Is Monogamy Really the Best Policy?

By Claire Devane

With HBO's drama "Big Love, " about a modern-day polygamist Mormon family in Utah, and CBS's upcoming "Swingtown" set in Chicago in 1976, polyamory, swinging and open relationships are sparking conversation and debate around the TV set.
But what's it like in the real world?
Don't worry, nobody's asking you to call anyone "Sister Wife" or drop your house keys in a party hat for another guest to pick up. But the fact remains that most men view monogamy differently from the way women view it.

Back in college, during a sociology class, one of my professors trotted out this gem of a poem:
Hogamus, Higamus, men are polygamous
Higamus, Hogamus, women, monogamous

Bizarre, right? (And who is this Higamus?) But there is probably truth to it.

According to the book "The Myth of Monogamy: Fidelity and Infidelity in Animals and People" by David Barash, Ph.D. and Judith Lipton, M.D., "out of 4,000 mammal species, no more than a few dozen form reliable pair-bonds." In the vast majority of species, males seek the widest quantity of partners (to ensure the most offspring) and females seek the best quality of partners (to ensure the best offspring as well as a nest and protection).

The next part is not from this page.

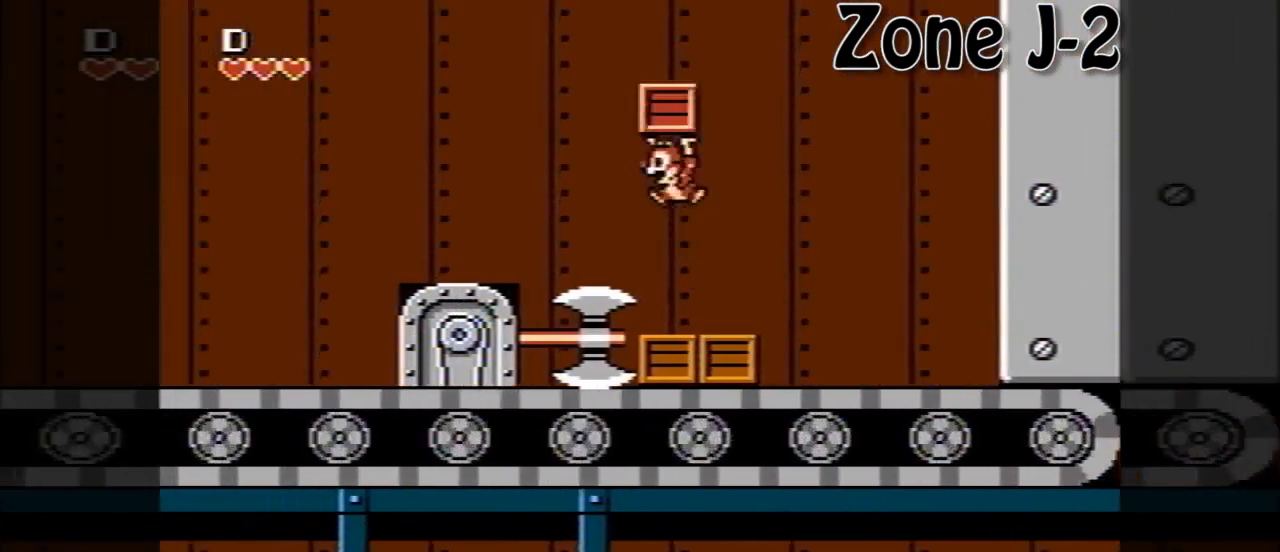
{"buttons": ["DPAD_RIGHT"], "events": [[400, "DPAD_LEFT", "up"], [400, "DPAD_RIGHT", "down"], [440, "A", "up"]]}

Females will "trade up" on the sly if they meet a higher-quality mate; however, they'll continue to raise the babies, regardless of father, with their original companion. (Sneaky!) To that end, both genders in the animal world "cheat" on their primary partners.

Modern men and women may receive societal, emotional and/or physical benefits from monogamy, but that doesn't stop them from thinking outside the marriage box, either.
Read the rest of this article (free of charge) at Lady Jaided magazine

2 comments:

Anonymous said...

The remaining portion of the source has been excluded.